In my life (47) I have learned things very much to my profit, although not financially. I think money itself is boring. It needs to be in order, but otherwise it doesn't much interest me.

I attended at the cremation of my lover (73) at Père Lachaise crematory.

There's no tertiary diploma, there's no real career (but I do actually work for a living - from time to time).

But no one can say I haven't tried to make something out of my life.

I think it's better to learn the lessons from life and turn the page.
I, too, find myself perpetually chasing the euphoria of nostalgia.
 
I wouldn't warn her about the bad times, because I would want everything to turn out the same. I would tell her that listening to her heart, as she was about to do, would pay off. I would tell her she was about to go through a lot, but it would all be okay. I would tell her to visit her grandparents more and ask questions I wanted to know later. I would tell her when she comes home to hang out more with her parents instead of making friend's rounds. I would tell her to take her dad for a ride like they used to do before his time ran out. I wouldn't have been so hard on my mom. and instead of telling her what she could do to be better, I would accept and love her just as she was and built that up. Appreciate all the little things because they will be remembered more then the grand ones.
 
if I could be 16 again I would tell my dad to go fuck himself before he degraded and humiliated me.
 
Dump all my fake friends and would have stayed with the one.
i broke up, maybe in her best interest. She was the love of my life.
i could have ruined her s.
 
At 17, I gave up on computer programming because I thought C++ was boring. But if I did end up becoming a programmer of some kind which is all the rage these days, how would I know if I’d be happier though?

If I had a chance to try again, yeah I would have tried to get into law school but what if I would just become one of those unemployed law school graduates with their JD?

It took a lot for me to learn to not miss what could have been. So why start now?

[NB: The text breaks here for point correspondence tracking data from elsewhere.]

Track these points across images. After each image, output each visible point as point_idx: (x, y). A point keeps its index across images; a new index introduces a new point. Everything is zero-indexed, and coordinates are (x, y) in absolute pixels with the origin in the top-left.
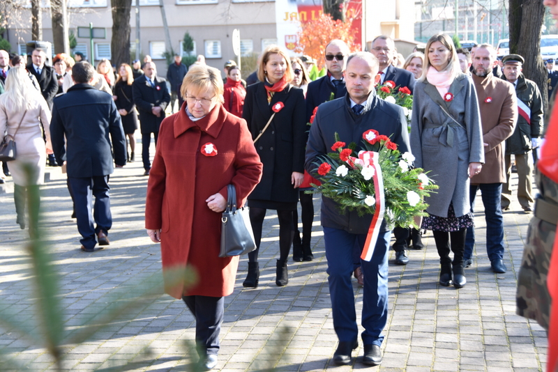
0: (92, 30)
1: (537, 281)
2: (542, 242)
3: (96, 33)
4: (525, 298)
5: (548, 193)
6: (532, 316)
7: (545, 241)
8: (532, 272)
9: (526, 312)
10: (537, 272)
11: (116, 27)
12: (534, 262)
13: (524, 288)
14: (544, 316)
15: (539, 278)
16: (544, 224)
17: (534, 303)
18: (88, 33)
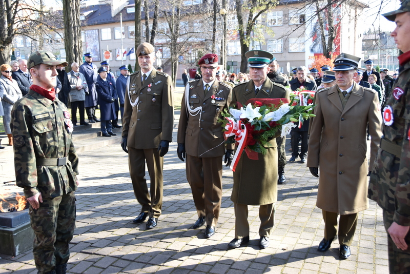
0: (233, 62)
1: (379, 182)
2: (382, 162)
3: (234, 64)
4: (372, 190)
5: (387, 136)
6: (375, 199)
7: (384, 162)
8: (377, 177)
9: (372, 197)
10: (379, 177)
11: (242, 62)
12: (377, 171)
13: (372, 185)
14: (380, 200)
15: (380, 180)
16: (384, 152)
17: (376, 193)
18: (231, 64)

Could be you were just ahead of the curve. I spent two decades as 'the assembly language guy' at a software house where when a game was finished, a profiler would spot the code hogging the cycles and I would rewrite it in hand-optimized assembly language. But that sort of ended when consoles just became PCs in boxes.

I know MANY people I worked with who are still in the industry and not one of them seems happy with their work. Now it's just for the money.

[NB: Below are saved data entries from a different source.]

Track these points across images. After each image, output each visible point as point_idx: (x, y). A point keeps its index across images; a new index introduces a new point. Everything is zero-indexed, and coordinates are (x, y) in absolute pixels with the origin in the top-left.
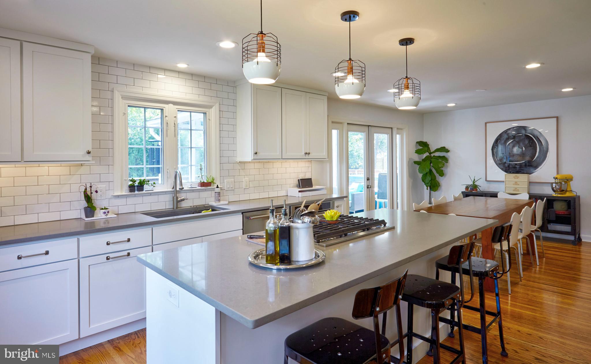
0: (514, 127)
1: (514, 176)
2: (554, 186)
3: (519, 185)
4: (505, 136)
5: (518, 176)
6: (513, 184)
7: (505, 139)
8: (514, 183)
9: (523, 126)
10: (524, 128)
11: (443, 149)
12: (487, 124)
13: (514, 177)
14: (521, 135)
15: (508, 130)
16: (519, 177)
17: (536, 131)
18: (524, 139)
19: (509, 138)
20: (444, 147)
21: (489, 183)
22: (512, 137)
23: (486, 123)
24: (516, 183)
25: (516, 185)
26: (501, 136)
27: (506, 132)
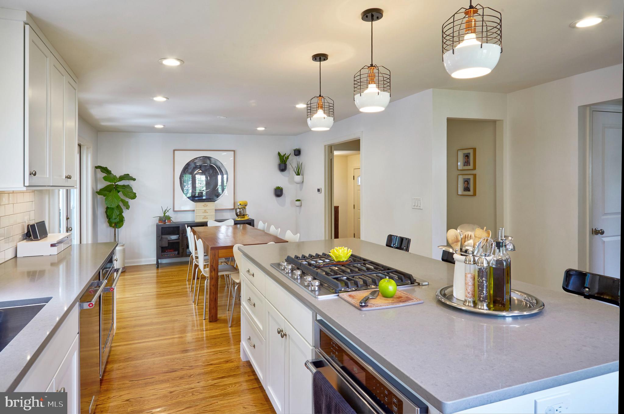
0: (200, 157)
1: (204, 204)
2: (238, 212)
3: (207, 212)
4: (193, 165)
5: (207, 204)
6: (203, 213)
7: (192, 168)
8: (203, 211)
9: (208, 157)
10: (209, 158)
11: (127, 177)
12: (176, 152)
13: (203, 205)
14: (206, 165)
15: (195, 159)
16: (207, 205)
17: (218, 162)
18: (209, 168)
19: (196, 167)
21: (176, 213)
22: (199, 166)
23: (174, 150)
24: (205, 211)
25: (205, 213)
26: (188, 165)
27: (193, 161)
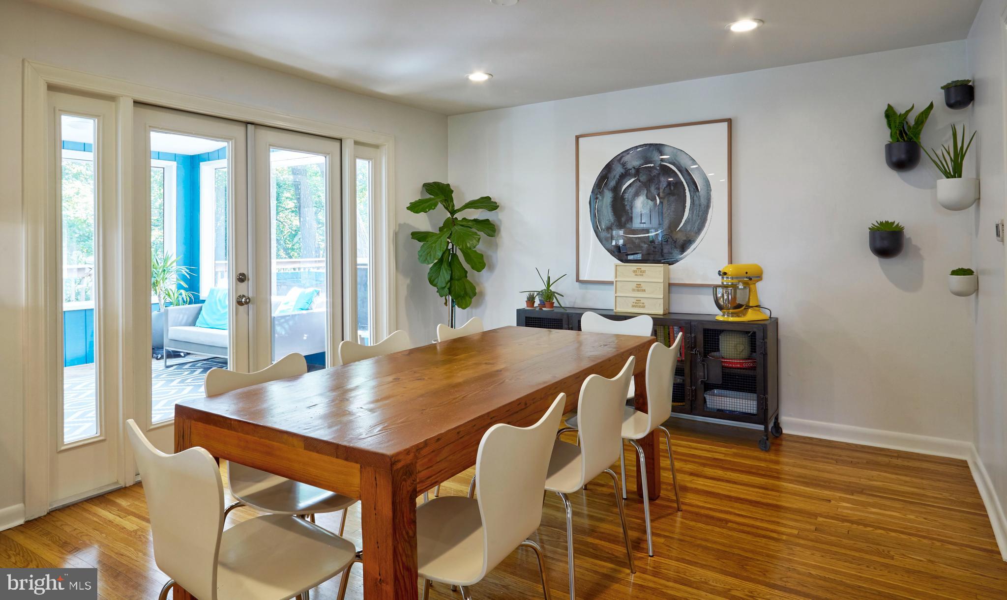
0: (637, 147)
1: (635, 268)
2: (719, 295)
3: (644, 291)
4: (618, 170)
5: (643, 269)
6: (633, 290)
7: (617, 177)
8: (634, 285)
9: (657, 144)
10: (659, 148)
11: (487, 203)
12: (581, 140)
13: (634, 271)
14: (652, 165)
15: (624, 154)
16: (644, 272)
17: (685, 156)
18: (659, 174)
19: (626, 173)
20: (488, 198)
21: (584, 286)
22: (633, 171)
23: (577, 138)
24: (639, 288)
25: (638, 291)
26: (609, 167)
27: (619, 158)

I couldn't hack that. My goal was to be better than the compilers of the time and to recognize that a routine written to handle a general case can be swapped for one that only need work for the cases that will be encountered. So fun... but I don't think ANYONE things the games industry is a 'fun' place to work now. Work is farmed out to programers who only understand the bits they wrote and the result is that a specification is given, it's coded. Nobody says 'we can do even more' because the ONLY result would me MORE work and no recognition.